When Cape Cod snugs down for the winter and summer residents depart, the town of Wellfleet, Mass., shrinks from 20,000 to 3,000. For some, that can be a letdown, and teenagers often felt there was “nothing to do.” Parents—as parents will—wondered what they might do to turn that around.
In 1997, two mothers, Sharyn Lindsay and Ellen Webb, came up with an answer—a Mustard Seed Kitchen. Lindsay wanted to “involve” youngsters. Webb suggested asking them to help cook meals for people in crisis. When the two sent out feelers to discover if such a need existed in the community, the elementary school called with news of a family in trouble—and Mustard Seed Kitchen was born.
At first it operated out of Lindsay’s home, but in 1998 Anne Freyss got the First Congregational Church to lend its kitchen. The system is simple: Someone calls to express concern for a neighbor or a friend, and Webb calls to ask if she can drop by with a cooked meal—the answer usually is yes.
“I tell them we do this twice a week and will continue until they tell us to stop,” says Webb. On average, 20 meals go out at a time. The Mustard Seed Kitchen helps people who are grieving, unemployed, sick, or going through other troubles.
Although adults do much of the food preparation, Mustard Seed also functions as a teen social center. Both Lindsay and Webb emphasize they want kids to feel it’s their kitchen, and they don’t have to work, but some help with the cooking and some do deliveries. Others come just to hang out.
On Monday, Tuesday, and Wednesday afternoons, the church basement smells of chicken soup and fresh baking. Pots bubble on the stove as food coordinator Iris Sands prepares le plat du jour. Teenagers wander in after school for brownies or melted cheese sandwiches—up to 40 at a time—and the adults make them feel welcome.
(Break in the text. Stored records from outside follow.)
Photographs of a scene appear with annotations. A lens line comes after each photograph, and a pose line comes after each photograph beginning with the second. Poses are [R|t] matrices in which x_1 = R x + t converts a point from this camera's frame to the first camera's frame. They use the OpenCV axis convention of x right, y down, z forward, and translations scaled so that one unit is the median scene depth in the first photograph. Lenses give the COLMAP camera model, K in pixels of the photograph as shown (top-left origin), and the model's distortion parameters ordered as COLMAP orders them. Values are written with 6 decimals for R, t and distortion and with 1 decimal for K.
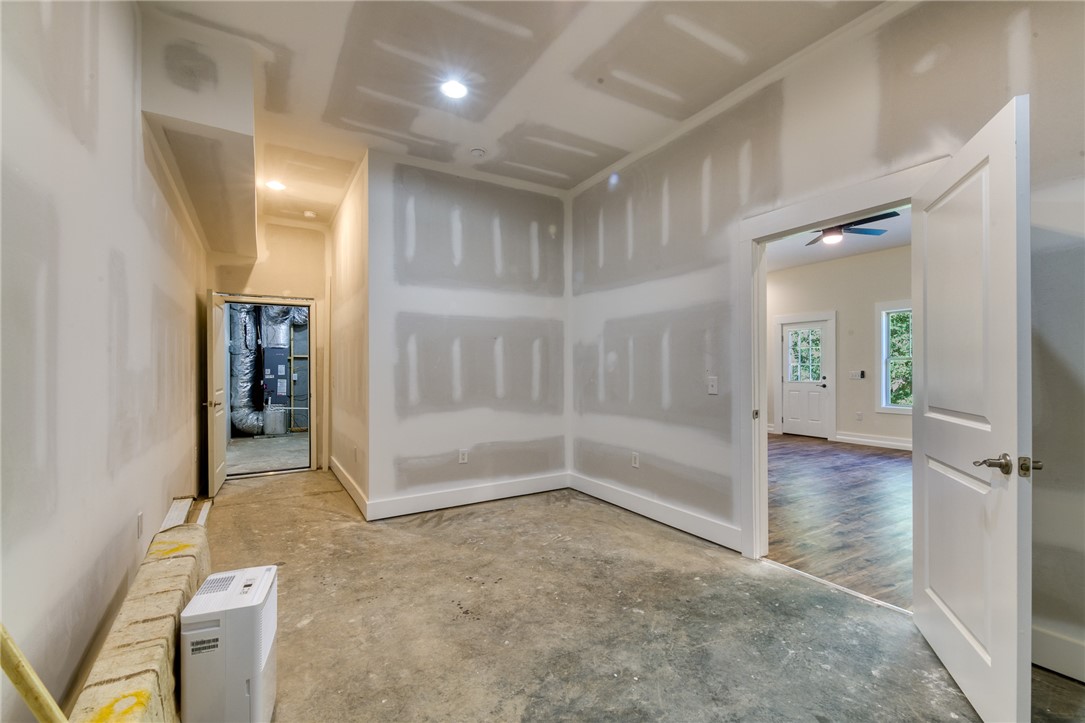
lens RADIAL K [[474.7, 0, 545.1], [0, 474.7, 370.6], [0, 0, 1]] dist [0.003688, -0.000203]
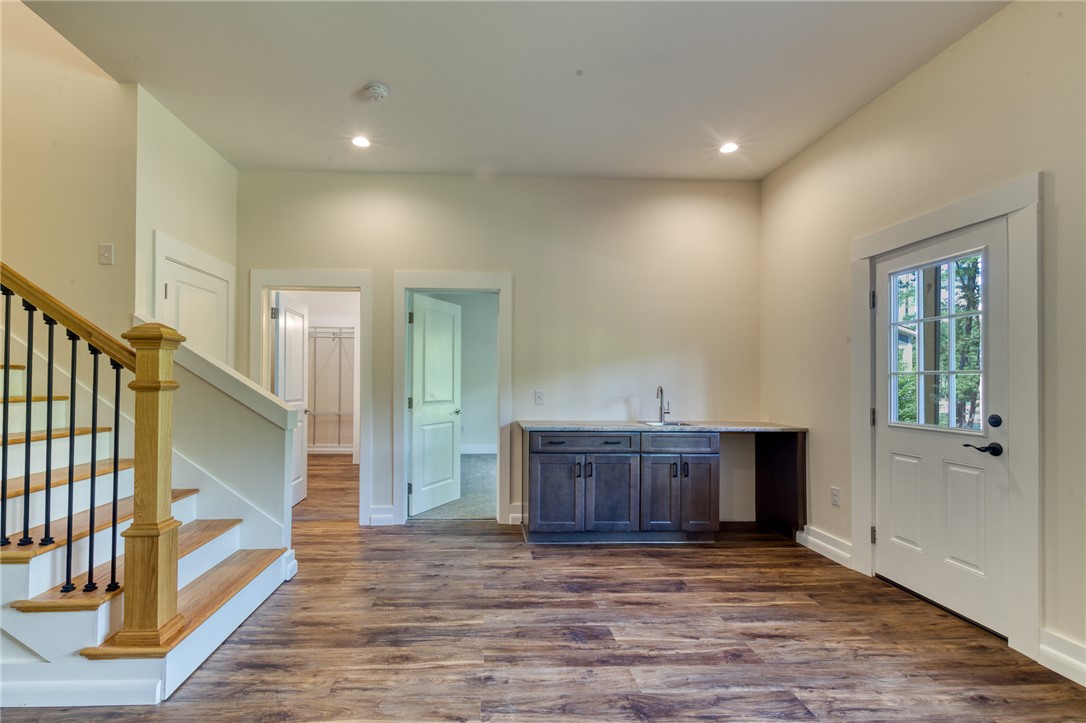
lens RADIAL K [[486.6, 0, 498.8], [0, 486.6, 375.3], [0, 0, 1]] dist [0.003363, -0.000320]
pose [[0.873221, 0.004432, -0.487304, 0.478171], [-0.011928, 0.999853, -0.012280, -0.004575], [0.487178, 0.016536, 0.873146, 0.614464]]
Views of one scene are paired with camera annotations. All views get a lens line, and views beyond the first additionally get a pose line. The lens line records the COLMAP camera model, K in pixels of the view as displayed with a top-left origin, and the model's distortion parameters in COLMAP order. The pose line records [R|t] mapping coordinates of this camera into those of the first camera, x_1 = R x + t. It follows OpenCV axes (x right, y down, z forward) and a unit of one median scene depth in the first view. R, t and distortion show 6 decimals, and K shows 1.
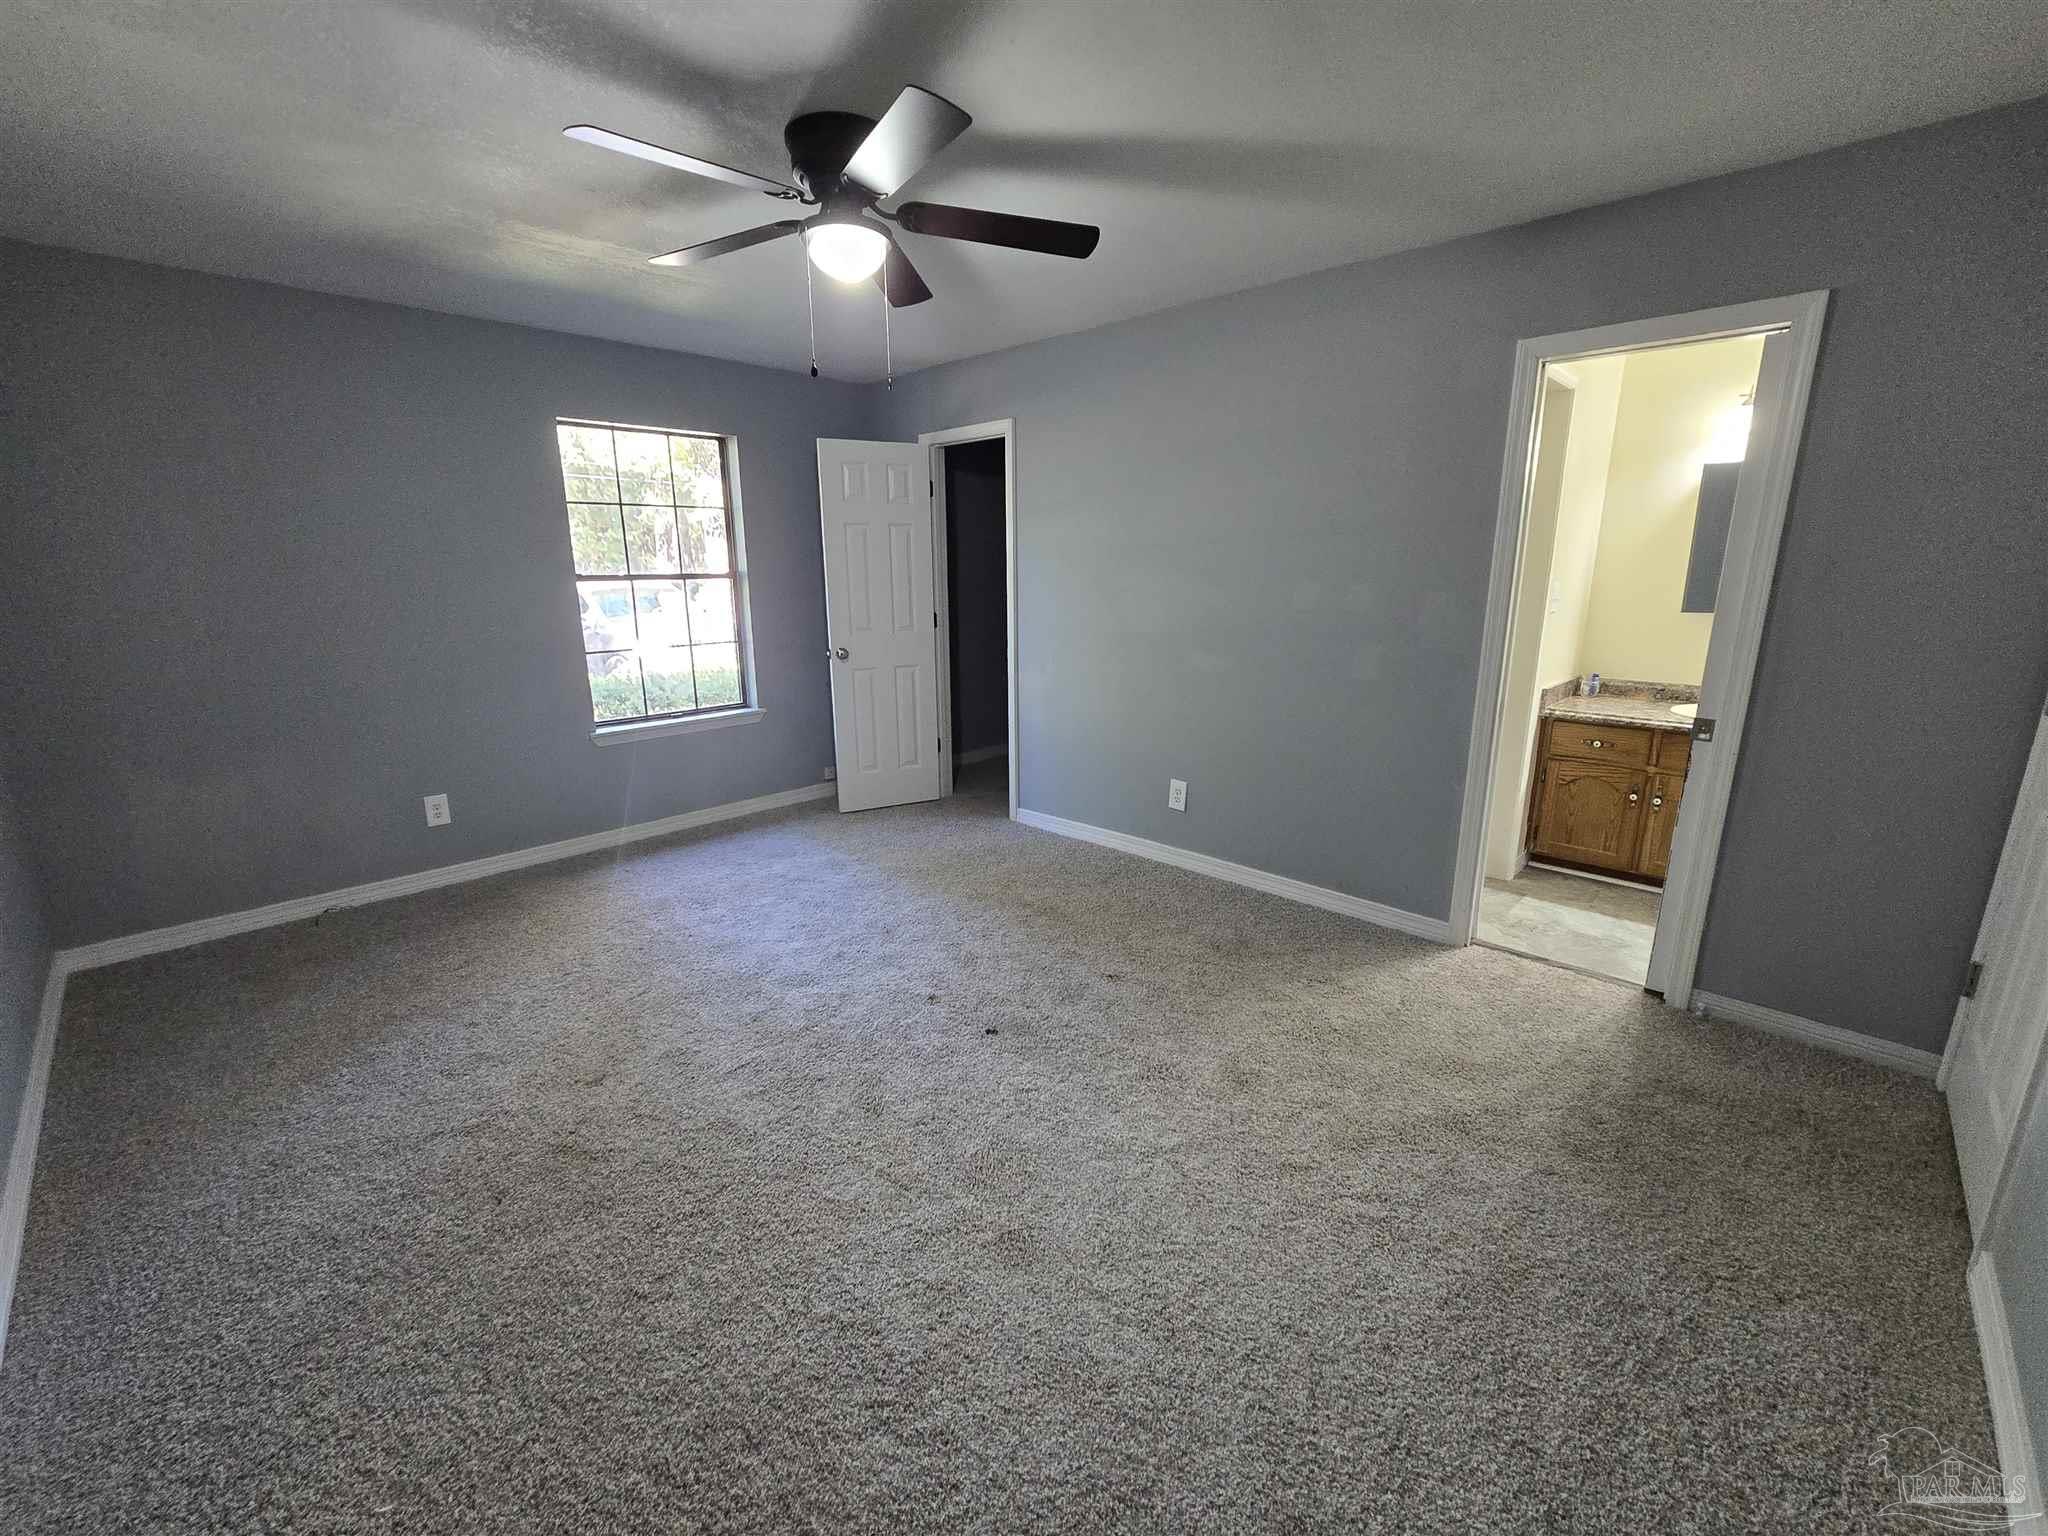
lens RADIAL K [[838.4, 0, 1020.3], [0, 838.4, 758.4], [0, 0, 1]] dist [0.003068, 0.000239]
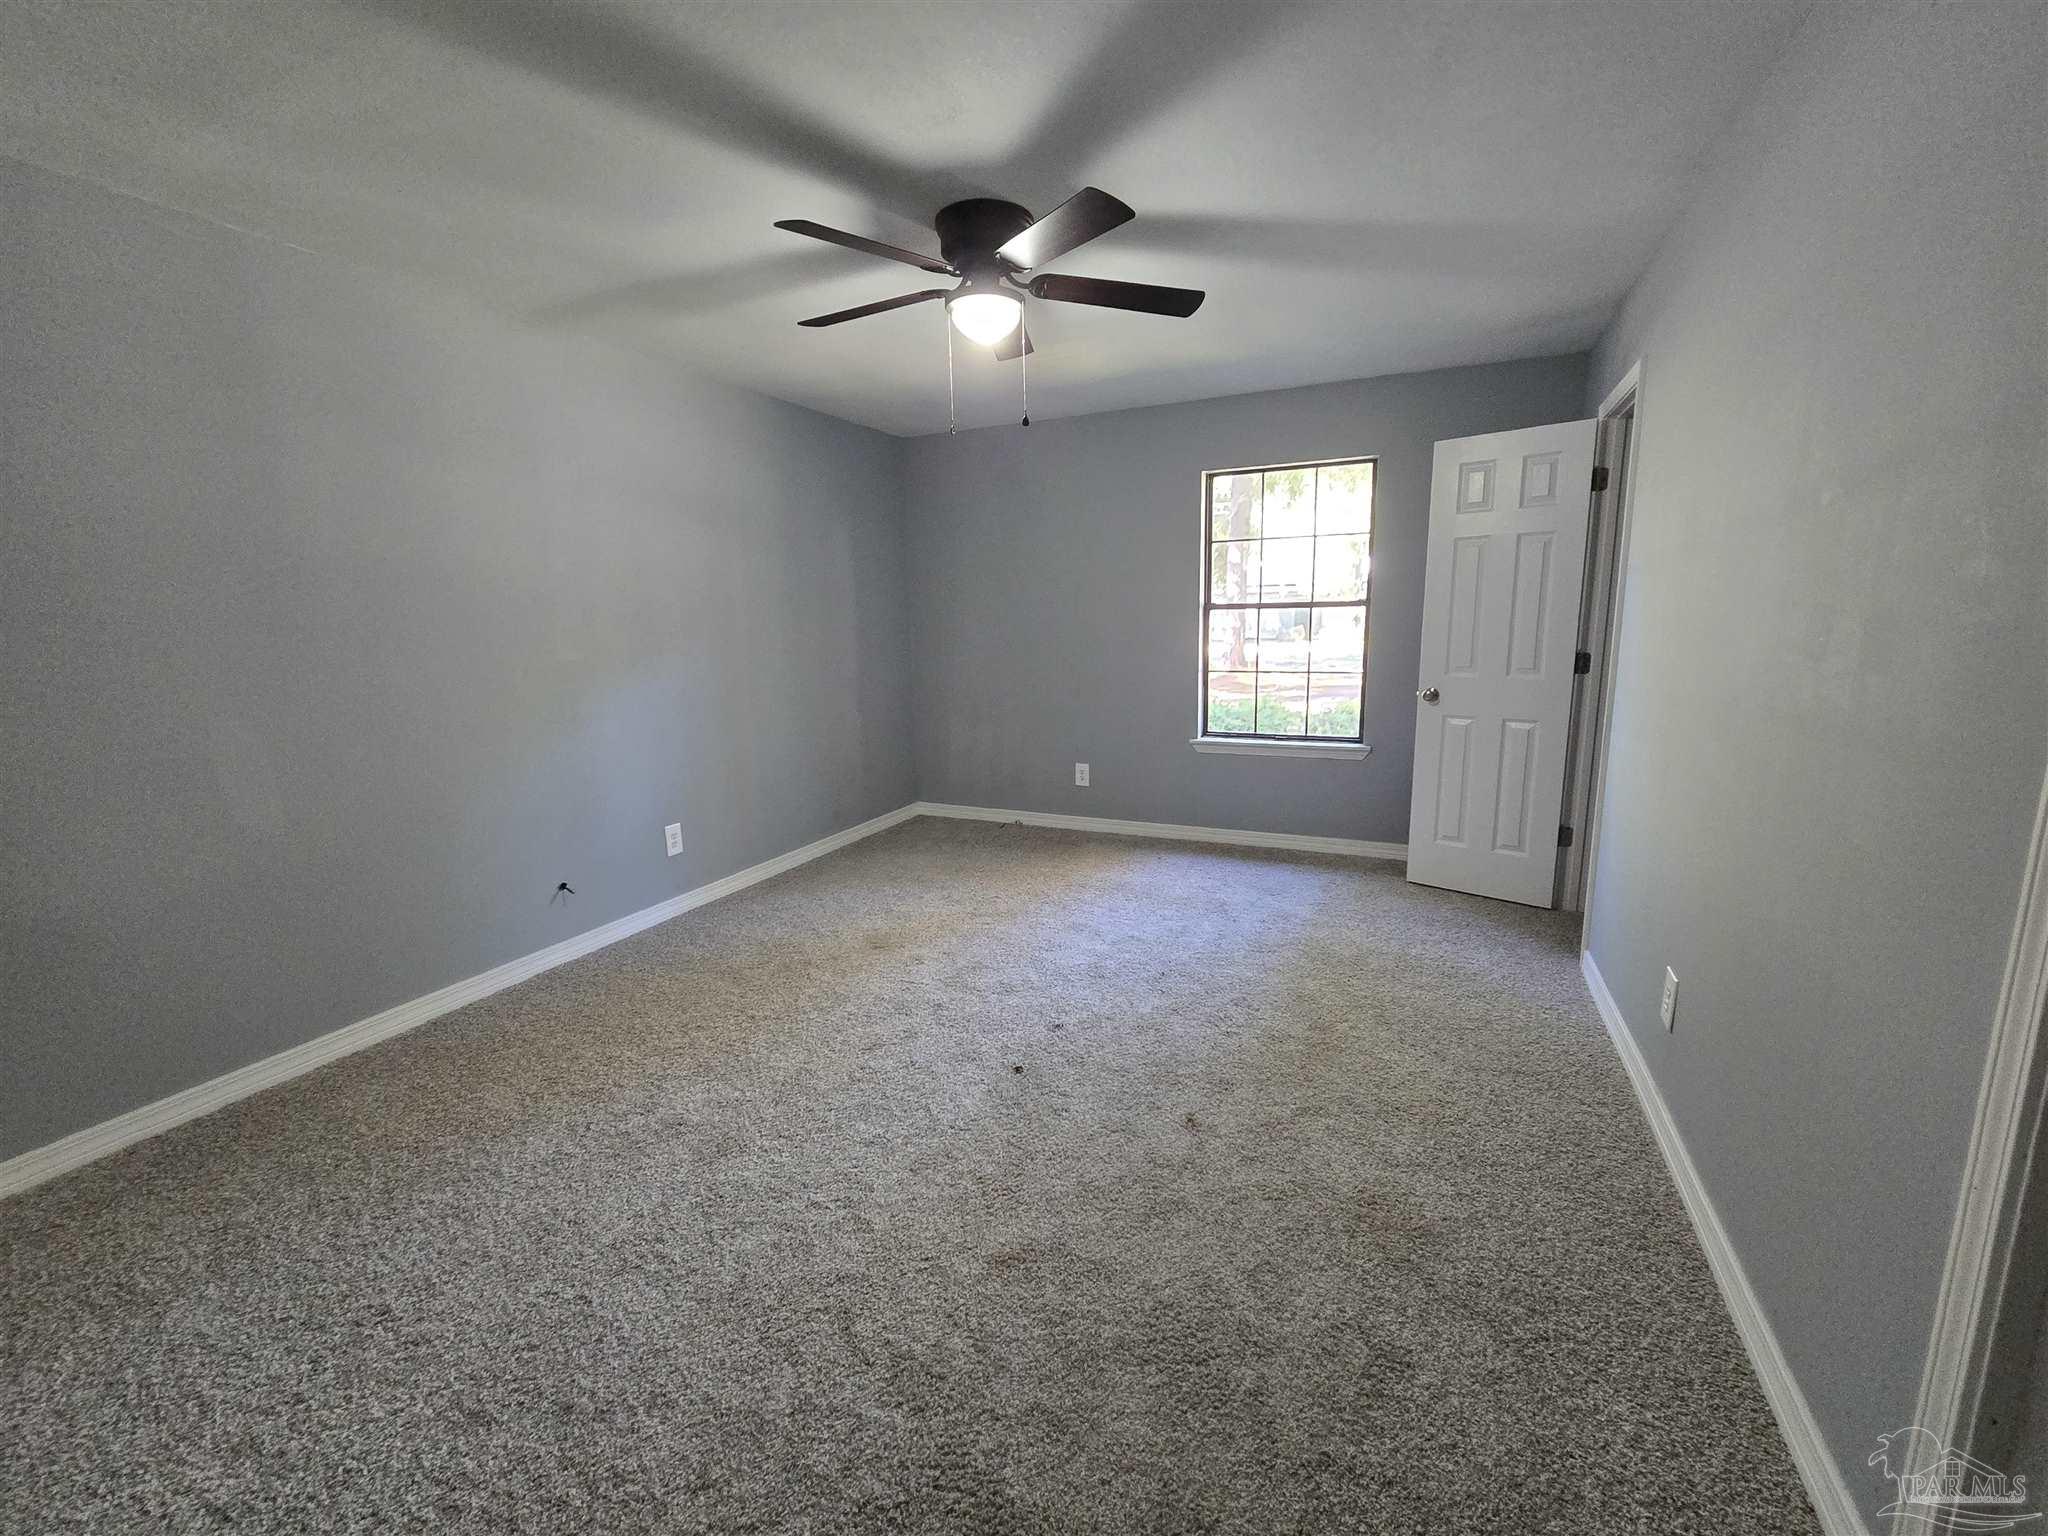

“I come with an appetite,” says Emily DeVasto. Sitting in the adjoining hall, she chats with Morgan Clark, who says, “It feels like family here. No matter how long you stay away, you get a good meal and cool people to talk to.”
“It’s a wonderful place to come and be warm,” adds Sky Freyss-Cole. “And we learn to feel more comfortable with older people.”
In addition to preparing meals, volunteers lead workshops: astrology, Reiki, and fly-fishing. Last winter, Lindsay taught sewing on five donated machines, an idea the kids proposed. In the spring, youngsters can choose guitar, yoga, or bonsai lessons.
“It was hard before to meet people after school,” says Eric Rushby. “I like to relax with the free food and pool.” Indeed, half a dozen kids congregate around the new pool table donated by a community member. Nearby, DeVasto and Tristin Cope play Hacky Sack while listening to the stereo. It was donated too, as were the computer, Foosball, and pingpong table.
Money to run the kitchen comes from individuals, as well as town government and the police association, which one year sent the kids whitewater rafting. Restaurants and supermarkets donate food. In the spring, Mustard Seed Kitchen holds an art auction with live music and a talent show involving both youngsters and organizers. Last year the event raised $4,000.
Lindsay’s son, Kai Potter, says he’s proud of his mom. “It’s a really cool thing she’s doing. She taught me that if you’re helping people, you feel good about it yourself.”
Tyler Roberts, Webb’s son, agrees. “I think the Mustard Seed has been a big influence because it shows that helping is a good thing.”
At Mustard Seed, the community comes together. Lindsay believes one-on-one relationships with the volunteers is the key. “Before, people were afraid of groups of kids,” she says. “Now they’re on a first-name basis. What’s more, the kids are made to feel adults care.”
When Lindsay and Webb first explained their plan—and their hope of building trust and continuity in young lives—members of the congregation were skeptical. “They were floored when we pulled it off,” Webb laughs.
All it takes is a couple of people with faith—about the size of a mustard seed.